Line 372: What is the point of comparing SwiftVis (a GUI application that can run local tasks) with Spark (distributed processing model)? Can SwiftVis be run in parallel? Is it possible to run Spark tasks that will launch SwiftVis instances in batch mode (https://www.cs.trinity.edu/~mlewis/SwiftVis/BatchProcessing.html)? This way, authors could compare the speed of the proposed solution with competing software.
The red underline can be removed from text in some figures. Source code should be provided as text, not as a picture?
Author Response
Please see the attachment
Author Response File: Author Response.pdf
Reviewer 2 Report
- The rationale for using Apache Hadoop and spark should be clearly provided.

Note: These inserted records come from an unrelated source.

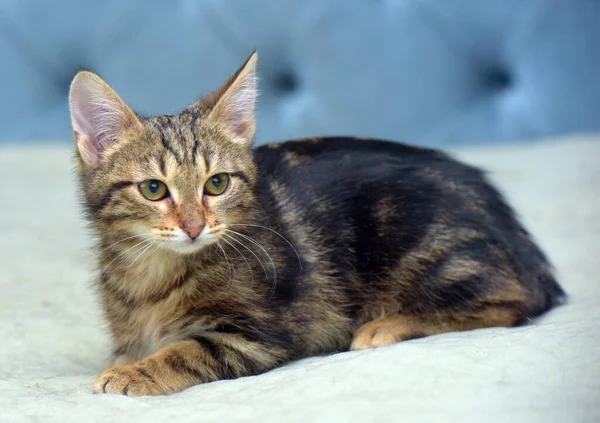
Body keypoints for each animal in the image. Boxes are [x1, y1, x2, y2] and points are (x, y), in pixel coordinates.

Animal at [68, 51, 564, 396]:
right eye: (154, 189)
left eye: (217, 183)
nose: (194, 227)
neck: (156, 271)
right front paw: (130, 363)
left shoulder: (258, 334)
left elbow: (187, 351)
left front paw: (136, 372)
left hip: (433, 249)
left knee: (515, 303)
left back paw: (389, 325)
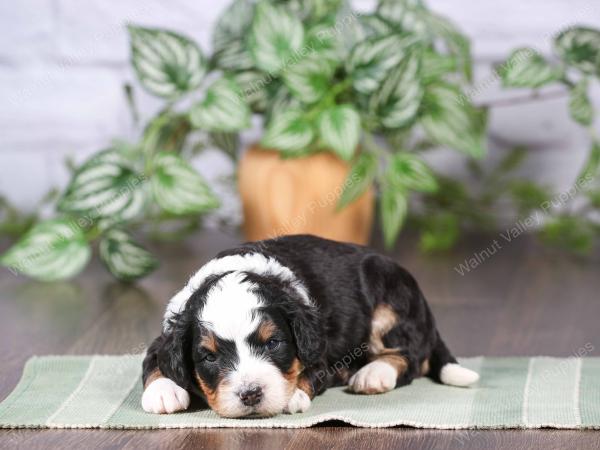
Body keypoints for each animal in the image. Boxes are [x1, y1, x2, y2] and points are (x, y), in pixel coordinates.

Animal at [141, 234, 478, 416]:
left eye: (273, 343)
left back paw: (373, 375)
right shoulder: (167, 333)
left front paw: (291, 395)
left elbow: (307, 373)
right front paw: (163, 392)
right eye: (209, 357)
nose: (250, 394)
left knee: (411, 358)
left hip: (389, 301)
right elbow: (154, 359)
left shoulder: (320, 349)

- The contribution and motivation of the paper are not clear in the introduction. It should be written in the itemized form.
- Actually, the start of the introduction is fine with simple sentences. However, it has become very technical in the later paragraphs of the introduction. This is then difficult to understand.
- The rationale of the computation model given in Figure 1 should be explained clearly.
- Pseudocode given in Figure 2 should be simplified or clearly explained.
- Explain the steps of the computation model in a simple way and then go into details later. At this stage, it is difficult to understand.
- Table 2 provides the example of data. It is really making the paper difficult to read. Further, all the terms are not explained here.
- Figure 6 also gives the example of data. Is the figure drawn by yourself? If it is taken from other sources, please refer to it or draw it yourself.
- Tables 7 to 9 should be explained in a Figure format. Also, the explanation of the results should be improved.
- Part of the conclusion can be moved to the introduction and the whole conclusion can be re-written.
Author Response
Please see the attachment
Author Response File: Author Response.pdf
Round 2
Reviewer 1 Report
no
Reviewer 2 Report
All my comments are addressed. I would suggest accepting the paper.